GOAL OF THE EXERCISE: Once you reach the line containing "изменяет поведение маршрута." in the data below, restate each line word for word up to and including the one containing "объектом (Вы также".

*** Opening of MATERIAL SHOWN ***

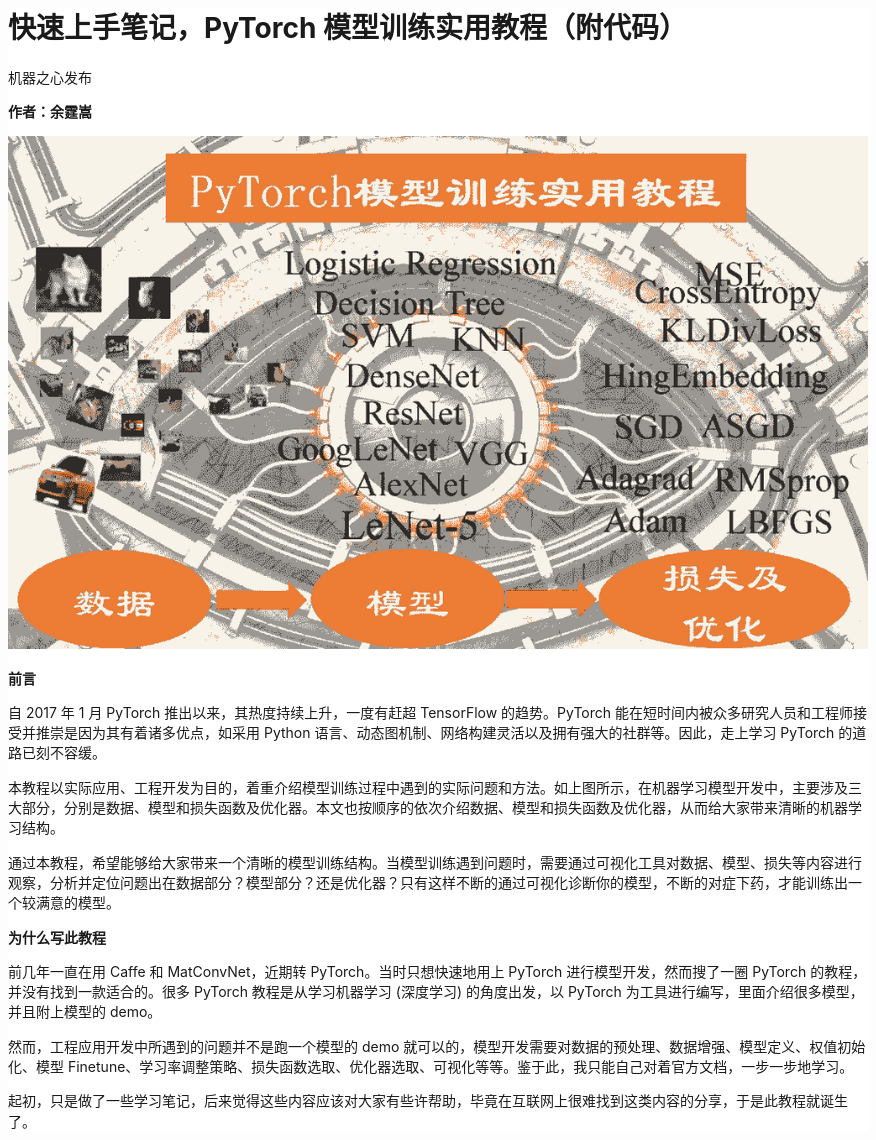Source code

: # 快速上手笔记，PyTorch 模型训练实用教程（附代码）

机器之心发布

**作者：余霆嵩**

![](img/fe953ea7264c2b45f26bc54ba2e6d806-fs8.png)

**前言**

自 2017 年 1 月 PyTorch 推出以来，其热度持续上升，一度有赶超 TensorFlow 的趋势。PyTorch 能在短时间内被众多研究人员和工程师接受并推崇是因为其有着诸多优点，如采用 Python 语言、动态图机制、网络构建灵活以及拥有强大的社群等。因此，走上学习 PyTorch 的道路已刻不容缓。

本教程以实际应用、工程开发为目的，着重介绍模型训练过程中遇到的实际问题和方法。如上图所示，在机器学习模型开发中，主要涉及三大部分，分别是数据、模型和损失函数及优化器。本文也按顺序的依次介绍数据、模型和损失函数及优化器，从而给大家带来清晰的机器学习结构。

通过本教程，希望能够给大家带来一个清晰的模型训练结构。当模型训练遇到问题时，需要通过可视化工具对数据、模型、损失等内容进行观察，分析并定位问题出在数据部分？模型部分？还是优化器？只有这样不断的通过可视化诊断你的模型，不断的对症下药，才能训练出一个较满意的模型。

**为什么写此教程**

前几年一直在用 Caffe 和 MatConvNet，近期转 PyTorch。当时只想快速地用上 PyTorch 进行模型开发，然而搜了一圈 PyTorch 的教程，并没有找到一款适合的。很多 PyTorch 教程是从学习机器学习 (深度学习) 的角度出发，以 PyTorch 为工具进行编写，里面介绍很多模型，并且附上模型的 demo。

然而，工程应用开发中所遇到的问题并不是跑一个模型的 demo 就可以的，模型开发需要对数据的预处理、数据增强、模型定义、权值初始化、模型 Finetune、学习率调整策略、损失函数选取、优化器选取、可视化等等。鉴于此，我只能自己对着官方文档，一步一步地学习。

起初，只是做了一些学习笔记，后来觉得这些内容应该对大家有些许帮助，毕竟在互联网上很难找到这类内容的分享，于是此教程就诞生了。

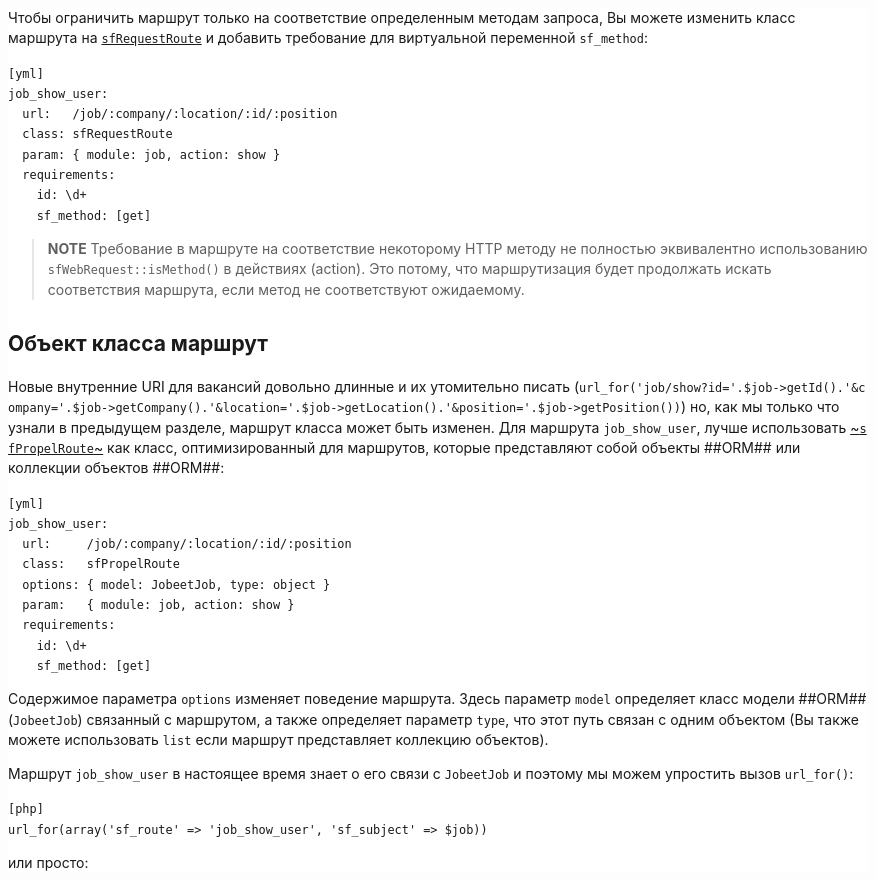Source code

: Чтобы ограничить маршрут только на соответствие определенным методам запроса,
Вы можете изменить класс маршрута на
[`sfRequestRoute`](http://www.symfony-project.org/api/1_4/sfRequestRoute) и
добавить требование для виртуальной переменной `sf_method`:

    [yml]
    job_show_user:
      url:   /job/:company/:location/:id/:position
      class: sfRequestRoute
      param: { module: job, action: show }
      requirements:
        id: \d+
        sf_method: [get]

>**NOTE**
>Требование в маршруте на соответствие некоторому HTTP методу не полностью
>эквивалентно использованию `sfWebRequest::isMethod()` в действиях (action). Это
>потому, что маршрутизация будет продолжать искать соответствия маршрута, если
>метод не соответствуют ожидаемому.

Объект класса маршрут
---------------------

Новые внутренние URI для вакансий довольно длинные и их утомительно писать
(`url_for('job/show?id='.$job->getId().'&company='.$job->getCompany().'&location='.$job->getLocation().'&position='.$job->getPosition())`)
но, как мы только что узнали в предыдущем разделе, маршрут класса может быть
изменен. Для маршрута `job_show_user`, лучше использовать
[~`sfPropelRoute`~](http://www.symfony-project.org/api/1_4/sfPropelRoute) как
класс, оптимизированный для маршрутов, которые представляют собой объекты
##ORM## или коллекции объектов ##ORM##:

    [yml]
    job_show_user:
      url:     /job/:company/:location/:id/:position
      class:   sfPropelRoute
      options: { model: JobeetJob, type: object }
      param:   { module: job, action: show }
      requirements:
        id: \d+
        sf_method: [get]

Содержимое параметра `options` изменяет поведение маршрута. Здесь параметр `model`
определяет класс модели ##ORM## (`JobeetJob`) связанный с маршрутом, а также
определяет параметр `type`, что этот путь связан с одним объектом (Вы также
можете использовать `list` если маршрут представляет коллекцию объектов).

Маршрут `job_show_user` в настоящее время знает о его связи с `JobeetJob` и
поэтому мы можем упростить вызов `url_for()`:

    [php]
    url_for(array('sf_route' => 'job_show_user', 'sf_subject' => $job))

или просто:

*** Close of MATERIAL SHOWN ***

TASK RESPONSE:
Содержимое параметра `options` изменяет поведение маршрута. Здесь параметр `model`
определяет класс модели ##ORM## (`JobeetJob`) связанный с маршрутом, а также
определяет параметр `type`, что этот путь связан с одним объектом (Вы также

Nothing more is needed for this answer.